You have something seriously wrong with your Pi. Possibly a slow or failing micro SD card. I have been using ESPHome for more than a year and I have never once heard of anyone on the forums with this complaint. In my case the ESPHome programs compile on my system faster than I can take a sip of coffee. (Though I am not running on an rPi).

I don’t think that Home Assistant or ESPHome are capable of running on more than one core.

And “4G” ??? Please explain.

Your linked example is literally my first (or second) ESPHome project that I made. Worked right out of the box. In fact, I like ESPHome so much that I am converting my Tasmota devices as often as I can get to them. I have one DIY device that runs Arduino code and I plan to try to replicate it in ESPHome, but that would involve learning to love Lambda code.

I’m trying to work out the difference between “update_interval” and “throttle”… Having some definition of all the supported options would be great?

Indeed, the bump was in the last esphome update and some limitations are mentioned in the changelog

Actually it will kill your sd card very fast if you have swap enabled. Most likely you running out of ram while compiling…

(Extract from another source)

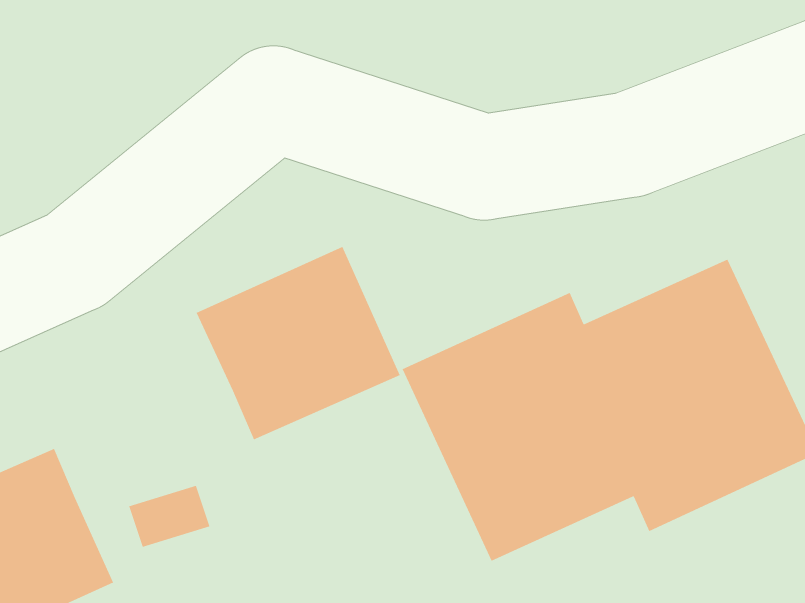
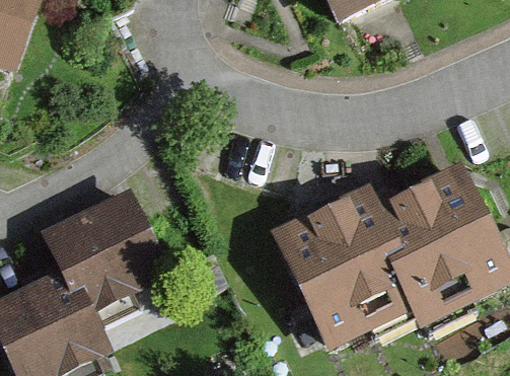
building: [195,246,401,440] -> [49,193,167,305]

The docs will help you will that acutally:

throttle

Throttle the incoming values. When this filter gets an incoming value, it checks if the last incoming value is at least specified time period old. If it is not older than the configured value, the value is not passed forward.
Source: Sensor Component — ESPHome

While the update_interval is how often the value is pushed to ha :bulb:

The esphome website also features a search engine (which can be used free of charge!):

:mag: Search — ESPHome :mag_right:

One of the most important features why I ditched all my custom sensors made in arduino or platformio as well as all other systems like tasmote, espurna or espeasy in favor of esphome is the management and the painless updates. I’m probably run around 50 esp based devices and the only solution which doesn’t make them painful to manage is esphome.

I can update all esphome nodes with one click. I can easily share wifi configs and other basic (or advanced) stuff with the help of packages.

Getting a new esp up and running with esphome is a couple of minutes were it took me already 3 times more doing this with tasmota because I need to connect, ad wifi password, etc… The same thing with arduino is than just pita. Not thinking about running old and vulnerable arduino cores. Just this days I came across some one posting a arduino sketch and advises people to use the arduino core 2.7.1 because it will not work with something newer, bad because it includes the “WPA2 Authenticationmode downgrade” vulnerability which can be the beginning of the end for some ones private network.

Many people like the “fire and forget” stuff, but it’s actually a very bad idea for connected devices.

It’s not only a question “what’s the easiest way to get started” but actually more “what’s the easiest way to stay up to date” and that’s for sure esphome :rocket:

And mqtt? Seriously? :laughing: That’s a thing of the past for me. I turned my broker off when I migrated my last esp from tasmota to esphome. And what I can say? Best day in my smart home “career”. One can really see that this 20 year old was not designed for high performance networks we have nowadays (but quite for the opposite). When turning of mqtt (and switching to the esphome native api) you will somewhat be lost what to do with your time because there is simply no troubles/debugging/retained messages etc. anymore and things just work :tm:

The logs will tell you why it doesn’t work. It’s really easy like that.

If ha is your time source the esphome node needs to be “connected” to ha (not to confuse with the esphome hassio addon which will essentially is only the dashboard).

To use fonts you first have to define a font object in your ESPHome configuration file. Just grab a .ttf file from somewhere on the internet and place it, for example, inside a fonts folder next to your configuration file.

Next, create a font: section in your configuration:

font:
  - file: "fonts/Comic Sans MS.ttf"
    id: my_font
    size: 20

display:
  # ...

Source: Display Component — ESPHome

What exactly is missing in your opinion to get this started?

I see many people have problems navigating the docs or are simply not aware of the search function.